Idaho News 6: Gov. Little launches new Recreate Idaho website. “Governor Little announced a new website to help people recreate safely in Idaho during the COVID-19 pandemic. The website is part of the Recreate Responsibly Idaho campaign that was established to provide guidances and resources for recreating Idahoans to adapt their activities to the situation.”
The City: As City Reopens, Playgrounds Within Parks Keep Green Space on Lockdown. “In Midwood, Brooklyn, local kids have taken to playing on a strip of grass between Kolbert Playground’s locked gates and the sidewalk, while empty benches and open space adjacent to the play equipment remain behind lock and key. In the East Village, the sliver of green space just north of Houston Street is locked around First Park Playground. In the South Bronx, the whole block around Mullaly Park’s skate park, playground and basketball courts is locked, along with two large lawns and seating areas. As summer approaches, it’s unclear exactly when they’ll all re-open.”
Bangor Daily News: New campaign helps Maine residents plan local outdoor adventures this summer. “The new website… offers listings of local guides, public lands and camping options, as well as discounts on guided trips, rentals and outdoor gear, featuring local businesses that have committed to COVID-19 prevention checklists. The website also provides updated tips and resources for safely exploring the Maine outdoors.”
Phys .org: Leopards spotted in Pakistan capital’s park as virus clears way. “Leopards, jackals and other creatures living in Islamabad’s tree-covered hills have been enjoying a rare respite from the throngs of hikers and joggers that normally pack the trails. Rangers in the Pakistani capital’s Margalla Hills National Park saw animal activity increase soon after the city was locked down in March to counter the coronavirus.”
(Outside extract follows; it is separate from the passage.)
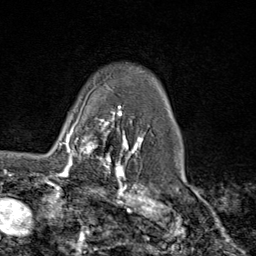
Breast MRI (dynamic contrast-enhanced), one axial slice. Slice 66 of 80 in the series (ordered by position). Cropped to one breast. Dynamic contrast-enhanced series, time point 2 of 9 at this slice position (early post-contrast). 1.5 T. TE 1.8 ms, TR 4.3 ms. 2 mm slice thickness. 256 × 256 image matrix, field of view 180 × 180 mm. Female patient.
Structures marked on this image (semi-automatic segmentation, software-assisted and operator-edited):
- enhancing-tissue mask used for the functional tumour volume (all voxels passing the contrast-enhancement thresholds inside the analysis volume; usually the tumour): box from (x=62, y=111) to (x=116, y=169) px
BBC: Coronavirus lockdown: Can nature help improve our mood?. “While the impact of experiencing nature on our physical health is less well documented, a wealth of studies have demonstrated the positive effects of the natural world on our mental health. Even a brief nature fix – 10 minutes of wind brushing across our cheek, or the sun on our skin – can lower stress, explains Dr Mathew White, from the University of Exeter. If we immerse ourselves in beautiful landscapes, like a rich coastline or a wild forest teeming with an array of species, we feel more intense emotions, he adds.”